1) 経済的繁栄 : イノベーション、技術、創造性という価値観が主導する経済をつくる。研究開発費をGDPの4%にまで引き上げることを目標とし、5年以内に5~6%の経済成長率を達成し、一人当たりの国民総所得を、2014年の5,470米ドルから2032年には15,000米ドルを達成する。

2) 社会的幸福 : 社会全員の可能性を実現できるような共生社会をつくる。格差を減らし、20年以内に社会福祉国家に完全移行し、5年以内に2万世帯の「スマート農家」を創出する。

3) 人的価値の引き上げ : 国民を、「21世紀の有能な人間」にする。10年以内に人間開発指数(HDI)での世界トップ50入り、20年以内に5大学の世界トップ100高等教育機関入り、を目指す。

4) 環境保護 : 気候変動と低炭素社会に対応できる経済制度を持つ住みやすい社会になる。世界で最も住みやすく、テロの危険が少ない10都市に入る。

「タイランド4.0」は、以下の4つの主要要素を通じた制度改革である :1) 伝統的農業を、管理と技術を重視した近代的農業に変え農家を裕福にする、2) 伝統的中小企業又は公共中小企業を常に支援し、スマート企業及び高業績企業にする、3) 低コストの伝統的サービスから高価値、最高仕様のサービスへ移行する、4) 高度な技術を持たない技術者を熟練した技能や技術を持つ技術者に変化させる。

このように、「タイランド4.0」は、伝統的な農業をスマート農業に、伝統的中小企業(SME)をスマート企業に、伝統的サービスを高価値サービスへ変えていくであろう。

2. インドネシアの労働市場

 

(1) 労働市場

インドネシアでは求人の開拓をマンパワー省(MOM)が行っている。人材を求めている人・組織は、必要な人材の資格や人数をMOMに報告し、MOM労働局が求人募集のあることを公示する。一方、求職者は、自身の履歴書を同局に提出するが、その記載内容は非常に重要となる。内容が採用条件にマッチすれば、同局は求職者を、人材が欲しい人・組織と、更なる交渉に結び付ける。

MOM以外にもインドネシアには民間の求人紹介業者がいる。彼らは求職者を探し、情報を集め、労働力を求めている人・組織に人材を提供するが、マレーシア、香港、サウジアラビア等の海外にも派遣する。業者は募集した人材に対し、派遣前研修を行う。両者の条件が合えば契約締結につながり、業者はそのサービスの対価のコミッションを獲得できる。

 

(2) 労働者研修

実際、多くのインドネシア人が、MOMと連携した職業訓練センター(BLK)のような施設で、研修に参加している。

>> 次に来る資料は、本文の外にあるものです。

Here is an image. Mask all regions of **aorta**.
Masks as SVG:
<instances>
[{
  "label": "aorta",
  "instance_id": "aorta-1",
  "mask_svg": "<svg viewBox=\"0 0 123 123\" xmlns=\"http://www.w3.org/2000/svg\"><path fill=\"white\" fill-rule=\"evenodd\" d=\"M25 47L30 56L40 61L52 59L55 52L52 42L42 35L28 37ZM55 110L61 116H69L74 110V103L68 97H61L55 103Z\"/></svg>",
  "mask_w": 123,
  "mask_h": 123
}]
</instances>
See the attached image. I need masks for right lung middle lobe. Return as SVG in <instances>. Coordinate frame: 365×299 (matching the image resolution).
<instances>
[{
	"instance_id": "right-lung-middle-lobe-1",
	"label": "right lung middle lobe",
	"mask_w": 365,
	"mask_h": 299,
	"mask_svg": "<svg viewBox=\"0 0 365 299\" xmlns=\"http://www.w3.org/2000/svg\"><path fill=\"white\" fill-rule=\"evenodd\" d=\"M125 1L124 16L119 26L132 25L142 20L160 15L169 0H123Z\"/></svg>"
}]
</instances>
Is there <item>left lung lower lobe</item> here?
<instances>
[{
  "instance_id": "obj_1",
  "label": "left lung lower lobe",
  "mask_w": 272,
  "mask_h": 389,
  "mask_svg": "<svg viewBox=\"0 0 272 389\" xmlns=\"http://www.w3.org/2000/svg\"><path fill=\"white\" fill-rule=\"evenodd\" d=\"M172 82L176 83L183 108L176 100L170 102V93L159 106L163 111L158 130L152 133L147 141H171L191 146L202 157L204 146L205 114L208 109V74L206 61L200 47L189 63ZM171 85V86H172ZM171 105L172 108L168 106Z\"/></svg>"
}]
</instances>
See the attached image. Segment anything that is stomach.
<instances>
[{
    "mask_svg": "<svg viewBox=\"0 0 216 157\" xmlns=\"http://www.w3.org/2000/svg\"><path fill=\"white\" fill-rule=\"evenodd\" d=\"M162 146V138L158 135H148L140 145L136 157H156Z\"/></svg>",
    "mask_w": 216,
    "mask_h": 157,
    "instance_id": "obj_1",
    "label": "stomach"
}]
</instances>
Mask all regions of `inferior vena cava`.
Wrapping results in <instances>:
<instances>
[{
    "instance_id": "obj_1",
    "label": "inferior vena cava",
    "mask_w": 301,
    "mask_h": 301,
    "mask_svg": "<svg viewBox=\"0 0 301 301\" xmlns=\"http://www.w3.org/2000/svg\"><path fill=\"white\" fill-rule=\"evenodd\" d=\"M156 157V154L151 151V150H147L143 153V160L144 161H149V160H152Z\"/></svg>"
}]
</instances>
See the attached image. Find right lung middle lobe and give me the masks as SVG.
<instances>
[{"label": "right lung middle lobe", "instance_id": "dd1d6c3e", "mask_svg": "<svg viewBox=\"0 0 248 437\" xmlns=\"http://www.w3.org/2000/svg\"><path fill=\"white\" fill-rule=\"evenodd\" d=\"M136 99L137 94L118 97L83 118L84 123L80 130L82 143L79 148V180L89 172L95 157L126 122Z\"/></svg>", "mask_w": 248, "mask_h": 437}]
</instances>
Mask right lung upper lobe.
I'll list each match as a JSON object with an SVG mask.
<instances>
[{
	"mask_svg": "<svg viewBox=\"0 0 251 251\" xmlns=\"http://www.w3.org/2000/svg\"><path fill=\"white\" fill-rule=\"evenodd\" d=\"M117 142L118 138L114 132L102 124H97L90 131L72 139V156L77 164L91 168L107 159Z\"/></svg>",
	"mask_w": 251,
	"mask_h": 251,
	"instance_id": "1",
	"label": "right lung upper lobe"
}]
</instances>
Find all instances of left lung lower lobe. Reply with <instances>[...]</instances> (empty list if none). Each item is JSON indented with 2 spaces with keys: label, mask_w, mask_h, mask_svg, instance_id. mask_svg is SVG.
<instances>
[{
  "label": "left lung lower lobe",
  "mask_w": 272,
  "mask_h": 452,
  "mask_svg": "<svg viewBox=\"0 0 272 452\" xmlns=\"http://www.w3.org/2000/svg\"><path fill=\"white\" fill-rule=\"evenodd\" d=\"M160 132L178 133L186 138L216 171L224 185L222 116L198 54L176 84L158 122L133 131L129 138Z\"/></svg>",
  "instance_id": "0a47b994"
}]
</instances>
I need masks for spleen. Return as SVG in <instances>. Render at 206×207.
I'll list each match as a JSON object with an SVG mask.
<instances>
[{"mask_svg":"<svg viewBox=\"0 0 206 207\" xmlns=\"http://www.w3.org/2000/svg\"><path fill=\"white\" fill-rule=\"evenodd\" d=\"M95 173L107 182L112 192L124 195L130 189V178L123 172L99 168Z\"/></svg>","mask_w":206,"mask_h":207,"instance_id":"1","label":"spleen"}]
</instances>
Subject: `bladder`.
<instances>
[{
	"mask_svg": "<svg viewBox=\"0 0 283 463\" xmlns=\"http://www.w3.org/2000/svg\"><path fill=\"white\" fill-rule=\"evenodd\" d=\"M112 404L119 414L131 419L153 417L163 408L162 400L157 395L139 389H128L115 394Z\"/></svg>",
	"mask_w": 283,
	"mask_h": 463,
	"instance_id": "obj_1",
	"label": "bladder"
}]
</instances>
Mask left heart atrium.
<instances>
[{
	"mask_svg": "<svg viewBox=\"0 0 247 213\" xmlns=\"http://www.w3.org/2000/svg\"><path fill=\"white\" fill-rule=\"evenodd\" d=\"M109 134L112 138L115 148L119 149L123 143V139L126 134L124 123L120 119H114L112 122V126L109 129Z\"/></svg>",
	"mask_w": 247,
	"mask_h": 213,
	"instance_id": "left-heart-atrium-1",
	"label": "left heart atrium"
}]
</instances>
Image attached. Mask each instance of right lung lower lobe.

これは「全国職業訓練制度に関する2006年政府規則第31号」に則った事業で、BLK279センターのうち、17は中央政府、残りは地方政府が管轄している(2016年)。

新規労働者に向けた教育プログラムに実習制度がある。これは卒業直後か、卒業間近の学生を対象とし、社員候補者に一定の技能を習得してもらう制度である。企業にとっては、自社に必要な技能を持つ労働者の獲得が目的であり、学校の必修科目ではない。本制度の一般的な目的には、1) 学校と実社会とのギャップを縮めるために学習と技能習得を促進する、2) 労働需要を満たすよう企業を支援する、3) 仕事の世界へのスムーズな移行を助けるために技能研修を提供する、がある。

実習制度プログラムは参加者の能力に基づいており、企業は次の3基準から1つを選択したり、幾つかを組み合わせたりすることができる。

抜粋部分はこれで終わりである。